The task — Before copying, set the images aside; then transcribe every entry below exactly.

Stored entries:
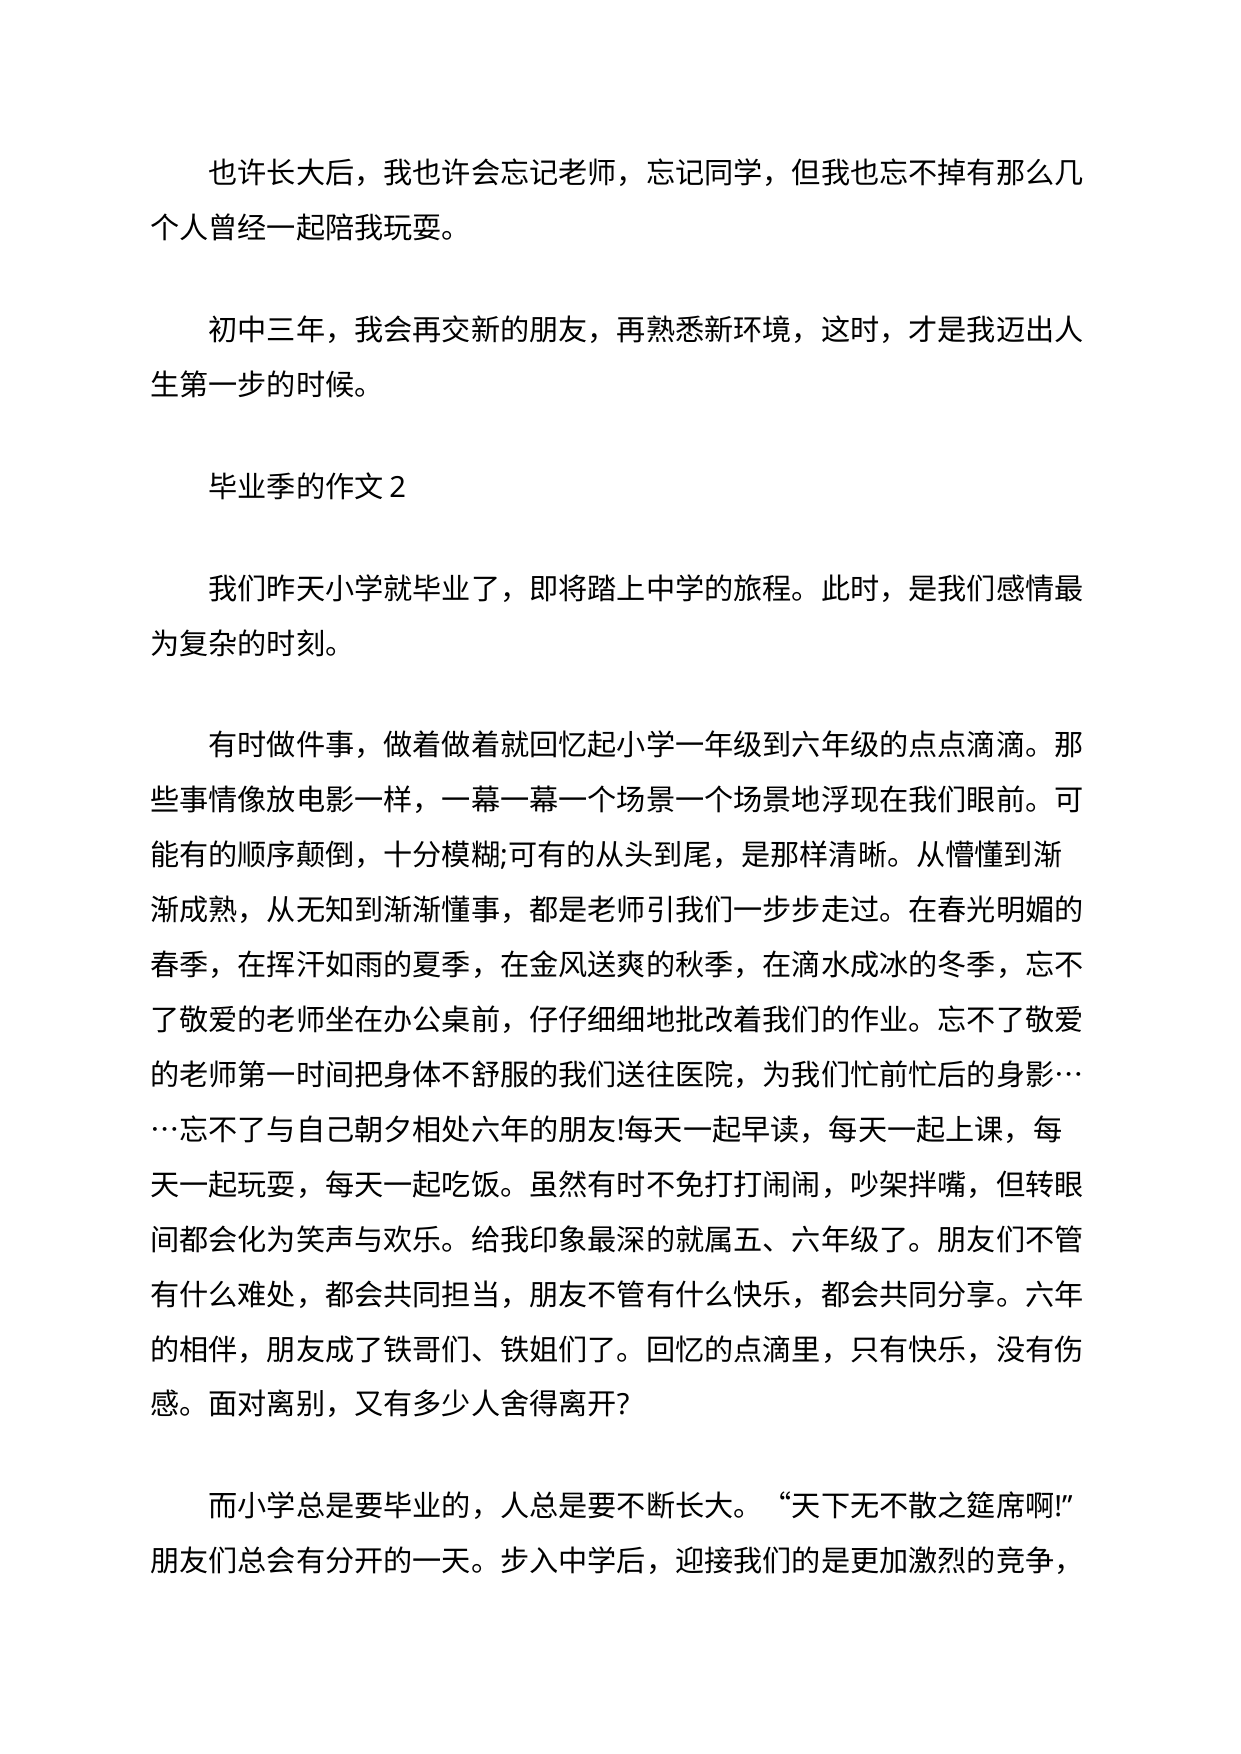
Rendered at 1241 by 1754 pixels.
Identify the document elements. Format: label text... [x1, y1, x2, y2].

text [150, 1483, 1090, 1580]
text 初中三年，我会再交新的朋友，再熟悉新环境，这时，才是我迈出人生第一步的时候。 [150, 307, 1090, 404]
text 也许长大后，我也许会忘记老师，忘记同学，但我也忘不掉有那么几个人曾经一起陪我玩耍。 [150, 150, 1090, 247]
text 我们昨天小学就毕业了，即将踏上中学的旅程。此时，是我们感情最为复杂的时刻。 [150, 565, 1090, 662]
text 有时做件事，做着做着就回忆起小学一年级到六年级的点点滴滴。那些事情像放电影一样，一幕一幕一个场景一个场景地浮现在我们眼前。可能有的顺序颠倒，十分模糊;可有的从头到尾，是那样清晰。从懵懂到渐渐成熟，从无知到渐渐懂事，都是老师引我们一步步走过。在春光明媚的春季，在挥汗如雨的夏季，在金风送爽的秋季，在滴水成冰的冬季，忘不了敬爱的老师坐在办公桌前，仔仔细细地批改着我们的作业。忘不了敬爱的老师第一时间把身体不舒服的我们送往医院，为我们忙前忙后的身影……忘不了与自己朝夕相处六年的朋友!每天一起早读，每天一起上课，每天一起玩耍，每天一起吃饭。虽然有时不免打打闹闹，吵架拌嘴，但转眼间都会化为笑声与欢乐。给我印象最深的就属五、六年级了。朋友们不管有什么难处，都会共同担当，朋友不管有什么快乐，都会共同分享。六年的相伴，朋友成了铁哥们、铁姐们了。回忆的点滴里，只有快乐，没有伤感。面对离别，又有多少人舍得离开? [150, 722, 1090, 1423]
text 毕业季的作文2 [150, 463, 1090, 506]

Answer section —
Rendered at 1241 by 1754 pixels.
Identify the document elements. Format: label text... [x1, y1, x2, y2].

text [150, 1483, 1090, 1580]
text 初中三年，我会再交新的朋友，再熟悉新环境，这时，才是我迈出人生第一步的时候。 [150, 307, 1090, 404]
text 也许长大后，我也许会忘记老师，忘记同学，但我也忘不掉有那么几个人曾经一起陪我玩耍。 [150, 150, 1090, 247]
text 我们昨天小学就毕业了，即将踏上中学的旅程。此时，是我们感情最为复杂的时刻。 [150, 565, 1090, 662]
text 有时做件事，做着做着就回忆起小学一年级到六年级的点点滴滴。那些事情像放电影一样，一幕一幕一个场景一个场景地浮现在我们眼前。可能有的顺序颠倒，十分模糊;可有的从头到尾，是那样清晰。从懵懂到渐渐成熟，从无知到渐渐懂事，都是老师引我们一步步走过。在春光明媚的春季，在挥汗如雨的夏季，在金风送爽的秋季，在滴水成冰的冬季，忘不了敬爱的老师坐在办公桌前，仔仔细细地批改着我们的作业。忘不了敬爱的老师第一时间把身体不舒服的我们送往医院，为我们忙前忙后的身影……忘不了与自己朝夕相处六年的朋友!每天一起早读，每天一起上课，每天一起玩耍，每天一起吃饭。虽然有时不免打打闹闹，吵架拌嘴，但转眼间都会化为笑声与欢乐。给我印象最深的就属五、六年级了。朋友们不管有什么难处，都会共同担当，朋友不管有什么快乐，都会共同分享。六年的相伴，朋友成了铁哥们、铁姐们了。回忆的点滴里，只有快乐，没有伤感。面对离别，又有多少人舍得离开? [150, 722, 1090, 1423]
text 毕业季的作文2 [150, 463, 1090, 506]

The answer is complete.